**Selected text:**
------------------------
Be prepared.
UGHHHH, WTF. WHAT THE FUCKING HELL.
Why do people change. Why would ANYONE change. Change is good in gradual doses if for the better/mature. But naaaah, that's not what I fucking get. I get a load of bullshit. Lots and lots, ample amounts of it. WHY? Oh, I have no idea. Seriously. There was nothing I did to trigger this. It was as sudden as freaking... idk. I'm too angry to think of a good example.
And why are people mean. I don't get it. If you're some big stupid bully, then sure. We can all see that. But I don't get it! Why is it, then when I try to be nice, it just ends up fucking getting all screwed up. I try, I try, I try. I've gotten off my lazy ass to be nice. I try, I try. There's no lack of effort here. I'm the one reaching out, explaining myself when it's not needed, I do everything. The biggest thing I do? I put up with this. I put up with all of it. I stick around. I said I'd leave, I said it many times. I just can't.
------------------------
**Provided material:**
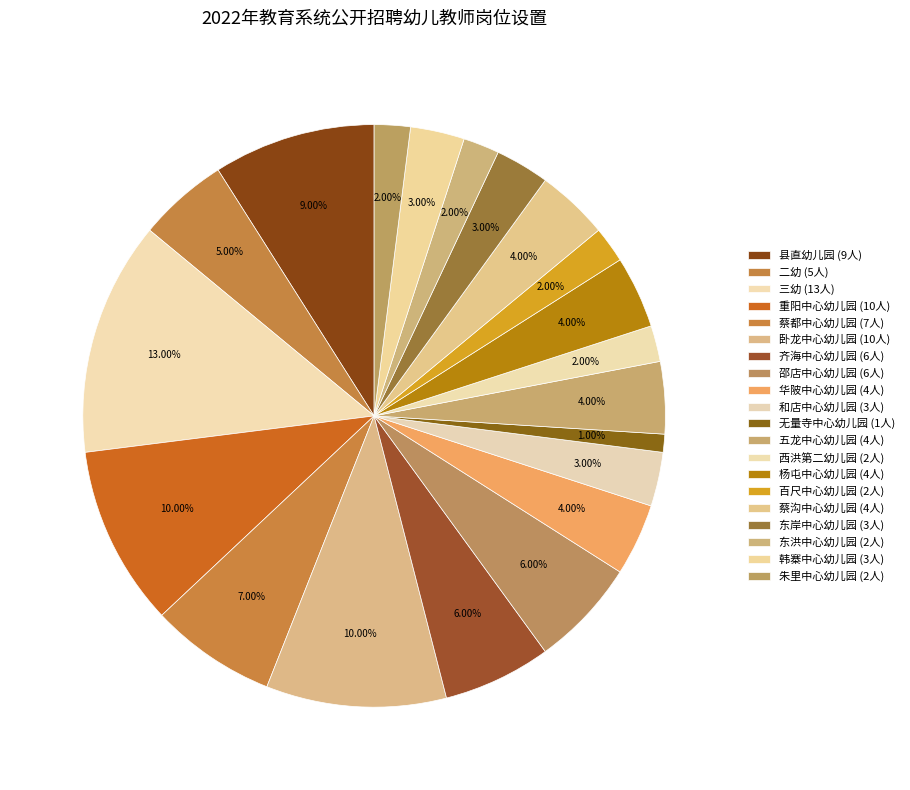

True or false: 和店中心幼儿园 accounts for 3% of the total.

True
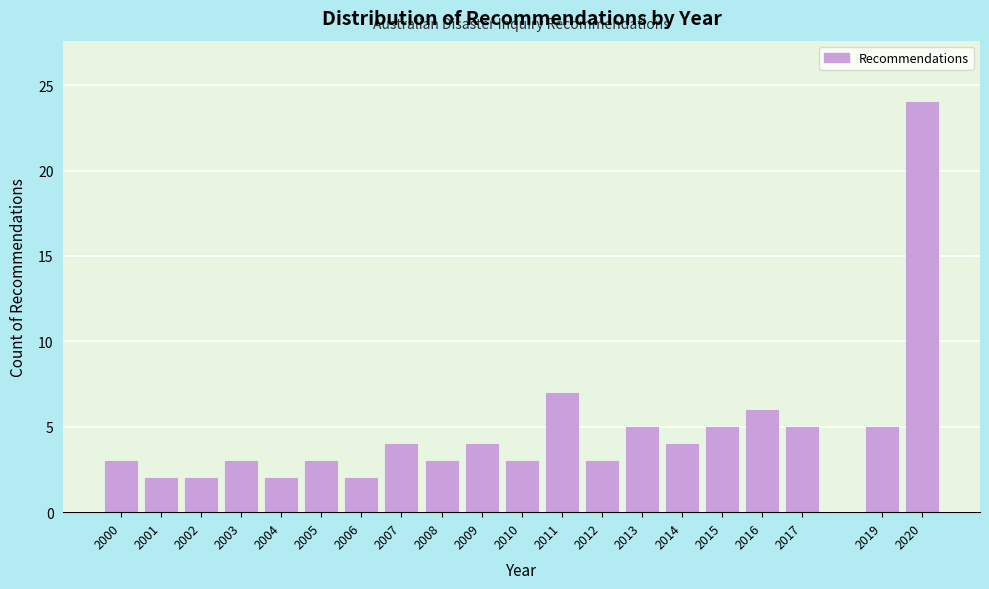

Reading left to right, what are all the values shown in this chart?

3	2	2	3	2	3	2	4	3	4	3	7	3	5	4	5	6	5	5	24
------------------------
**Activity:** Reproduce the passage of the post about people changing, starting with "Be prepared." and going on through "a good example.", substituting "small" for "gradual".

**Solution below:**
Be prepared.
UGHHHH, WTF. WHAT THE FUCKING HELL.
Why do people change. Why would ANYONE change. Change is good in small doses if for the better/mature. But naaaah, that's not what I fucking get. I get a load of bullshit. Lots and lots, ample amounts of it. WHY? Oh, I have no idea. Seriously. There was nothing I did to trigger this. It was as sudden as freaking... idk. I'm too angry to think of a good example.